━━━ SELECTED TEXT ━━━

# Xmas Bayesian Optimisation Guessing Game
This notebook implements a xmas-themed guessing game to try and find the maximum of a black-box function.

In [1]:
import ipywidgets as widgets
from IPython.display import display
import numpy as np
from scipy.interpolate import interp1d
import pandas as pd
import altair as alt
import gpflow
import blackbox as bb
from importlib import reload
reload(bb);

## The scenario
It is Xmas Eve and Santa has to deliver his presents to all the kids around the world.
Unfortunately it has been a really cold winter and some houses are completely blanketed by snow.

Santa does have a shovel and could dig down to the chimney of each house to deliver his presents if only he knew where the chimneys were.

Fortunately Rudolph can help.
He can measure the depth of the snow at any point with his antlers but unfortunately this takes some time and the measurements are noisy.

Santa only has one night to deliver his presents, how can he find the chimneys in time?

### Skyline
Let's see what a typical house's skyline looks like.
`x` represents the location and `depth` measures the depth below the snowline.

━━━

EXERCISE REQUIREMENTS: Please repeat the passage of the Xmas guessing game notebook that opens with the words containing "## The scenario" and closes with "blanketed by snow.". The data is not needed for this.

━━━ THE DATA ━━━

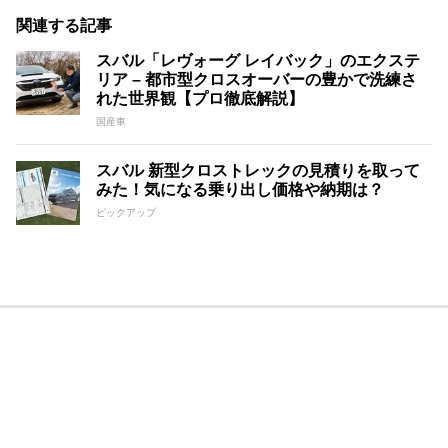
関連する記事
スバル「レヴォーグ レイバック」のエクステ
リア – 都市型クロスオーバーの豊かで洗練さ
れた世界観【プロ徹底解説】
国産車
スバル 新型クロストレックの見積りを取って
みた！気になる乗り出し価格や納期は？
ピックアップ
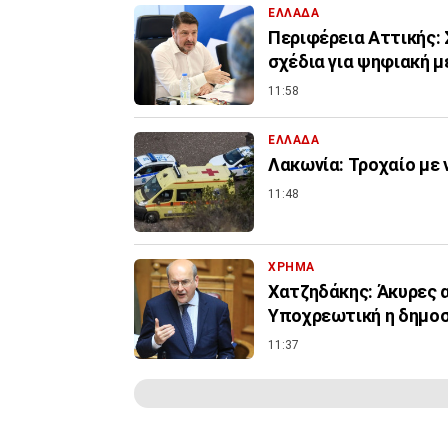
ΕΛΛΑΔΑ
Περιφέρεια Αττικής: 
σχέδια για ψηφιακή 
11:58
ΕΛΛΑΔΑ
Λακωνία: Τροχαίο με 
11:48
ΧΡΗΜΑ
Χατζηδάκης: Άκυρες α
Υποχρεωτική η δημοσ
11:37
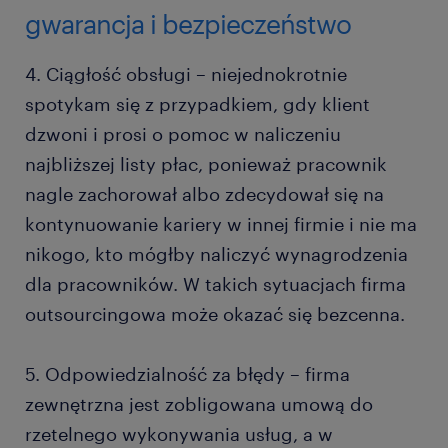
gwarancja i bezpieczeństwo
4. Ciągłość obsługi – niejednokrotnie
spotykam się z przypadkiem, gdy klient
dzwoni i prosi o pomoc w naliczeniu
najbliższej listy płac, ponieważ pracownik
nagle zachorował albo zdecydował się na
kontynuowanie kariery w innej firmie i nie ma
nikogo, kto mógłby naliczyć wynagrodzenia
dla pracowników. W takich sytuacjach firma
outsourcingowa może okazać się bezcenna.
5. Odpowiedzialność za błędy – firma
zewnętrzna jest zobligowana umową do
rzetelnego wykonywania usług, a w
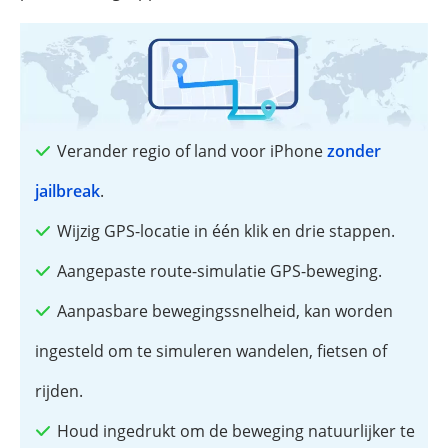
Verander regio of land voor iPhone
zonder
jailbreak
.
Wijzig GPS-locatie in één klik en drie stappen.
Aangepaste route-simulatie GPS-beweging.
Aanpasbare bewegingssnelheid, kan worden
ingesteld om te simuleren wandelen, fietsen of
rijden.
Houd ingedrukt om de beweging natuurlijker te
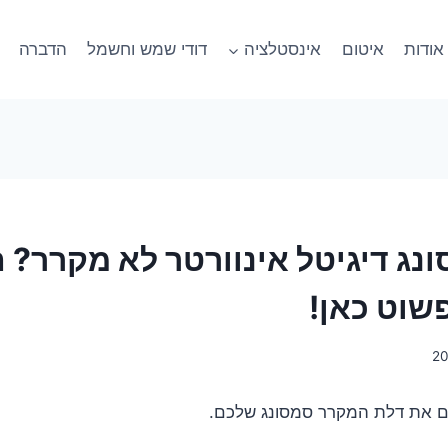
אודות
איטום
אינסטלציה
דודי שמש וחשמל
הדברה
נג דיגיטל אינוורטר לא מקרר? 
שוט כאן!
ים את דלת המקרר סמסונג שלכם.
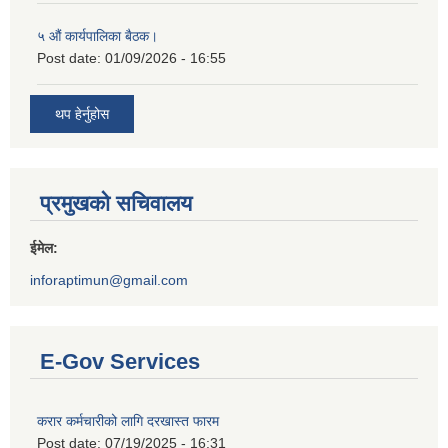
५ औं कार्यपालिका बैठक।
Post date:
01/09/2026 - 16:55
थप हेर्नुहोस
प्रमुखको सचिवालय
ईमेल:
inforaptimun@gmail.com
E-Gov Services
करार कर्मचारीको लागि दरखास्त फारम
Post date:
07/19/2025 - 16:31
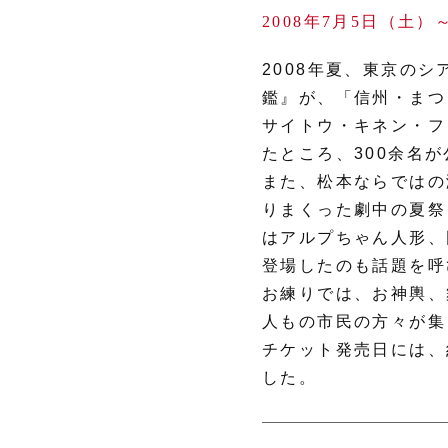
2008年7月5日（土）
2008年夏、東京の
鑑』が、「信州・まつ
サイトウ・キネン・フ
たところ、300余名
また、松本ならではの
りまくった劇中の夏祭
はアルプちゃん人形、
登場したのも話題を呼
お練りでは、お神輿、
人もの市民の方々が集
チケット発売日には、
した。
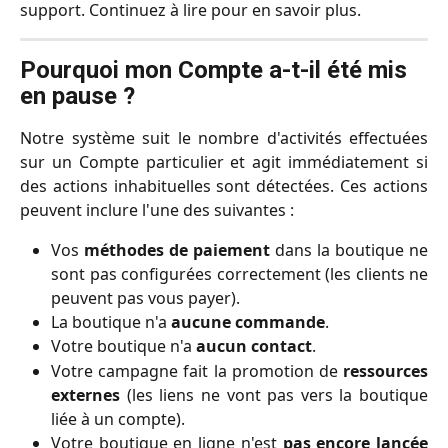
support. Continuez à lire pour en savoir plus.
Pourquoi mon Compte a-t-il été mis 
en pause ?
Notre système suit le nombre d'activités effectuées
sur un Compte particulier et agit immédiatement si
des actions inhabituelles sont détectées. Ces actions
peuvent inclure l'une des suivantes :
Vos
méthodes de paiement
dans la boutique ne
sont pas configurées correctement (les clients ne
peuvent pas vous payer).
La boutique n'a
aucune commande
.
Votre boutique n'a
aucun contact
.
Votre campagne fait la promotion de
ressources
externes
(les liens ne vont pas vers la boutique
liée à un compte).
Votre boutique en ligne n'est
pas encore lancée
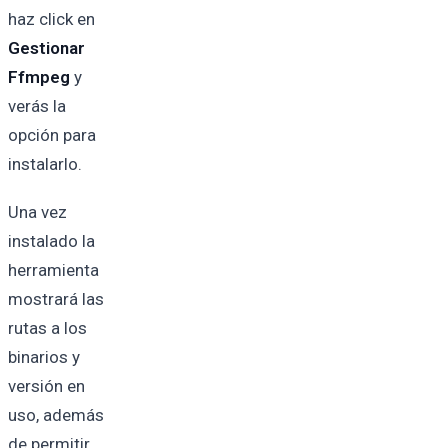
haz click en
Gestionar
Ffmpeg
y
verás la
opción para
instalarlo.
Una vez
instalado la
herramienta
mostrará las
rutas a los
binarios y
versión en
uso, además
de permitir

━━━
━━━ THE DATA ━━━

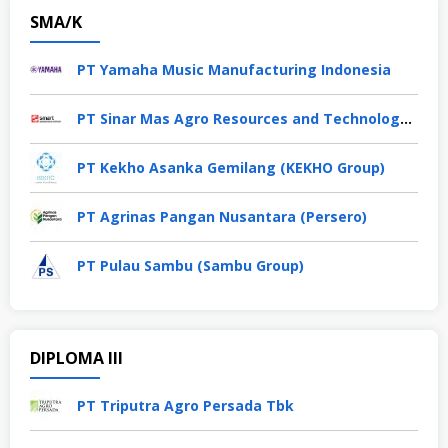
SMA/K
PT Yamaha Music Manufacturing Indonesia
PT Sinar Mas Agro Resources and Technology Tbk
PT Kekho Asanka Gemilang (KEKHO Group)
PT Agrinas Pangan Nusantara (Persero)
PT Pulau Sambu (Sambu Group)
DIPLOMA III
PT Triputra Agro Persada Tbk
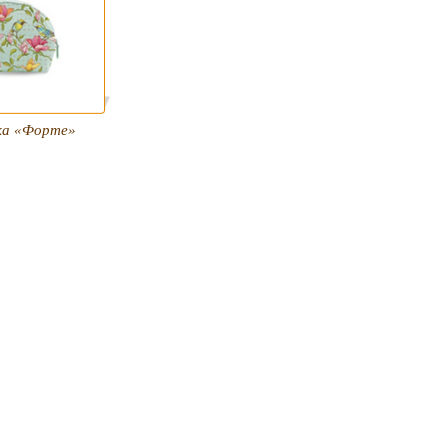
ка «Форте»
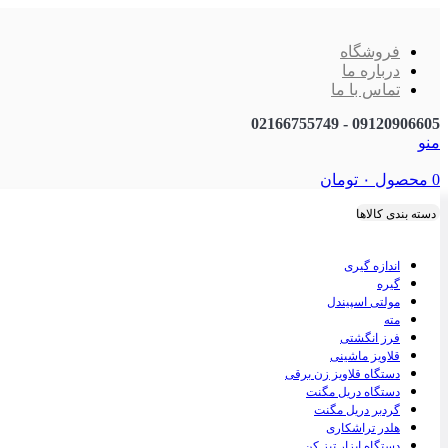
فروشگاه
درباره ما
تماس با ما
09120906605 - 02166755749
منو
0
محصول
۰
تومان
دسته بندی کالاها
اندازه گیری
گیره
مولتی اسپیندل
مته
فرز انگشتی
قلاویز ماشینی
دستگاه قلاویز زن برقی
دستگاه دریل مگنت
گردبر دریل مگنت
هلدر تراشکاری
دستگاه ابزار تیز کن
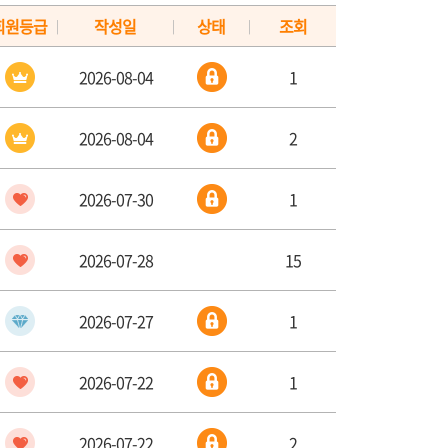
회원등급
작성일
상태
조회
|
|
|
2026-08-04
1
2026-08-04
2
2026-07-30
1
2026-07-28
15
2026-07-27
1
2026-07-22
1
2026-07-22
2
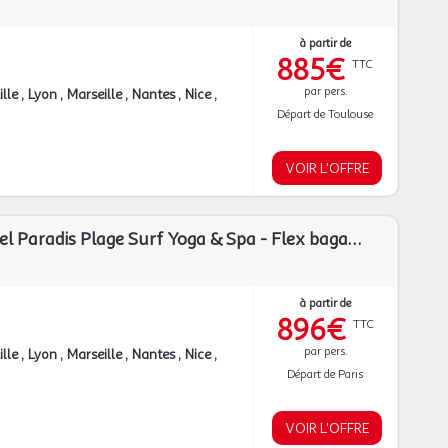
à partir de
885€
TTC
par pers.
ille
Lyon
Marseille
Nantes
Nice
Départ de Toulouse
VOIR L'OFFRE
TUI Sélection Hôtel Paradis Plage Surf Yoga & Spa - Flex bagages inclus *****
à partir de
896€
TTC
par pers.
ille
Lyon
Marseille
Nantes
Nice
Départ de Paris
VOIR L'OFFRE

━━━

TASK RESULT:
## The scenario
It is Xmas Eve and Santa has to deliver his presents to all the kids around the world.
Unfortunately it has been a really cold winter and some houses are completely blanketed by snow.